Bir garip sendika-işçi ilişkisi

 

 

 

 

Adı Sual Seçkin,

Metal işçisi ve DİSK’e bağlı Birleşik Metal-İş Sendikası Gebze Şubesi üyesi. Çalıştığı işyeri Legrand. O’nu bu yazıya konu eden gerekçe ise, işyeri Baştemsilcisi Mehmet Gürsoy’un onayıyla işten çıkartıldığı iddiası.

İddia yalanlanamadığı için artık gerçek hüviyetine büründü.

Bu süreçte, Sual’de boş durmadı elbet. 28 Mart’ta işten çıkartılan Sual, baştemsilci ile bu kişinin halen Disiplin Kurulu üyesi olduğu Birleşik Metal-İş Sendikası Gebze Şubesi’nin tavrını deşifre etme uğraşı verdi. Çünkü, sendikası, ne bir işe iade davası açmış, ne de işvereni işe geri almaya zorlayan eylem biçimini hayata geçirme adımı atmıştı.

Sual, bu gelişmeler üzerine 7 Nisan’da fabrika önünde direnişe başladı. Takvimler 18 Nisan’ı gösterdiğinde ise işyerinde yeni baştemsilci seçimi oldu. Üye arkadaşının atılmasına neden olan Mehmet Gürsoy, bu süreçte deşifre olunca istifasını vermek zorunda kaldı ve yeniden ada olamayınca yerine başka biri seçildi.

Sual, o fabrikanın 7 yıllık kıdemli işçisi iken işten çıkartılıyor. Onun işten çıkarılmasına neden olan eski baştemsilci de, sanki işçi/sendika temsilcisi gibi değil, patron temsilcisi gibi davranıyor. (Mehmet Gürsoy, bütün bu gelişmelere rağmen halen Gebze Şubesi Disiplin Kurulu üyesi)

Bu çok tanıdık bir tavır. Özellikle 1990 sonrası altı giderek boşaltılan sendikal örgütlenmelerin tepe noktalarında oturan sözde yöneticiler açısından artık gizlenemeyen bir tavır.

Çoğunluğunu kadın işçilerin oluşturduğu 400 civarında çalışanı bulunan işyerinde böylesi basit bir ayak oyunu, işçi ile sendikası arasındaki ilişkiyi ‘’garip ilişki’’ diye tanımlattırmak için yeterli.

Böyle bir baştemsilci, görevinden fabrikadaki görevinden istifa edip bir kez daha seçime girecek cesareti bulamazken, neden hala şube disiplin kurulu üyeliği görevi sürer, bu anlaşılmaz bir durum.

Birleşik Metal-İş Sendikası’nın bu duruma göz yumması kabul edilemez.

Genel Merkez, ‘’şubenin iradesine karışamayız’’ diye bir gerekçeyle bekleme içine girdiyse bu daha vahim bir durum.
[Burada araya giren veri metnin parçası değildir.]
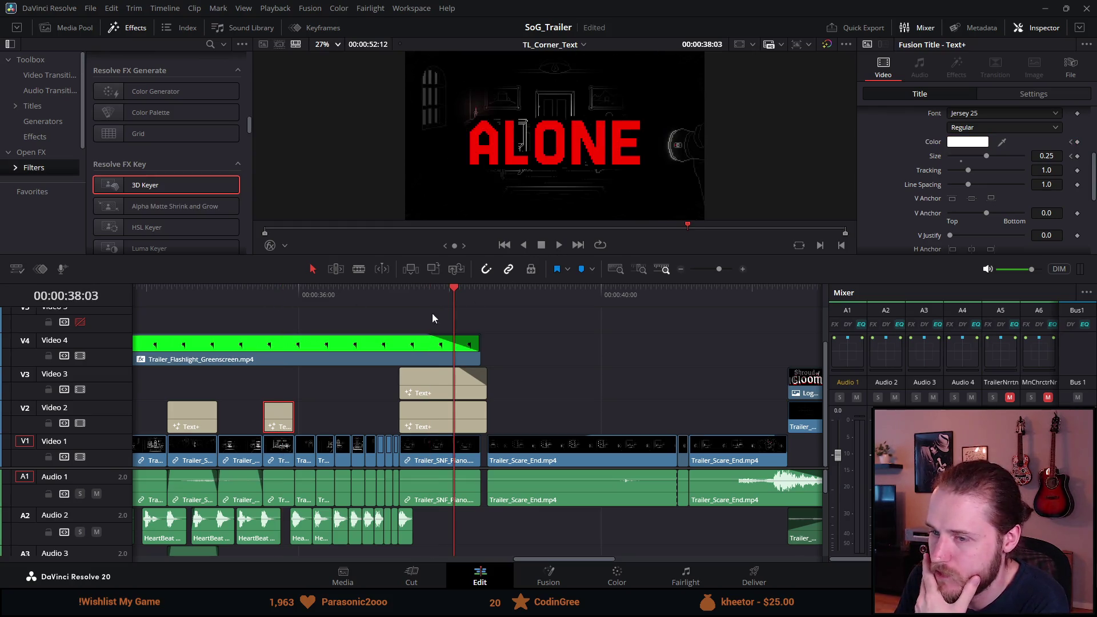
click(444, 394)
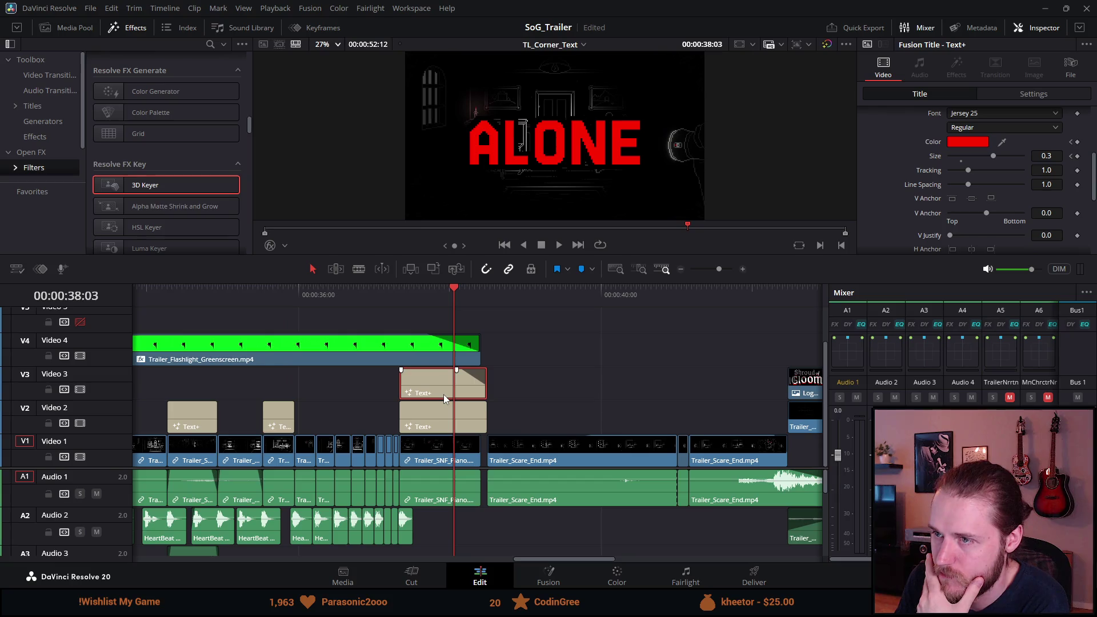
click(282, 300)
click(280, 416)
Çünkü, anılan kişi üyesinin işten atılmasına neden olduğu için sendikal suç işlemiştir ve derhal ihracı gerekir.

Gelecekte örgütlü bir işçi sınıfı beklentisi içindeysek,

Devrimci bir sendikal anlayışla sermayeye karşı mücadelede kararlıysak,

Ve de işçilerin emekçilerin iktidarını hedefliyorsak,

Bu ve benzeri olaylara seyirci kalamayız, net bir tavır koymalıyız. Aksi halde, Sual Seçkin gibi kararlı adımlar atabilen işçiler, biricik örgütlerinin bu sekter tavrını tarih önünde mahkum eder ve bu tavrın sahiplerini de sınıf tarihinin çöplüğüne gönderir.

Herkes çok iyi biliyor ki, sınıfına ihanet edenler (hele bunlar işçiyse) tarihte hesap veremez ve acz içine düşüp yapayalnız kalırlar.

DİSK’e bağlı Birleşik Metal-İş Sendikası’nın, yöneticilerinin ve üyelerinin böyle bir sorumluluk altında kalmak isteyeceklerini hiç sanmıyorum…

Bu yüzden, Sual Seçkin’in bir an önce göreve dönmesi için ve bu durumun bir daha asla yaşanmaması ve varsa benzer konumdaki sendika yöneticilerinin derhal görevinden uzaklaştırılması için gereken ivedilikle yapılmalıdır.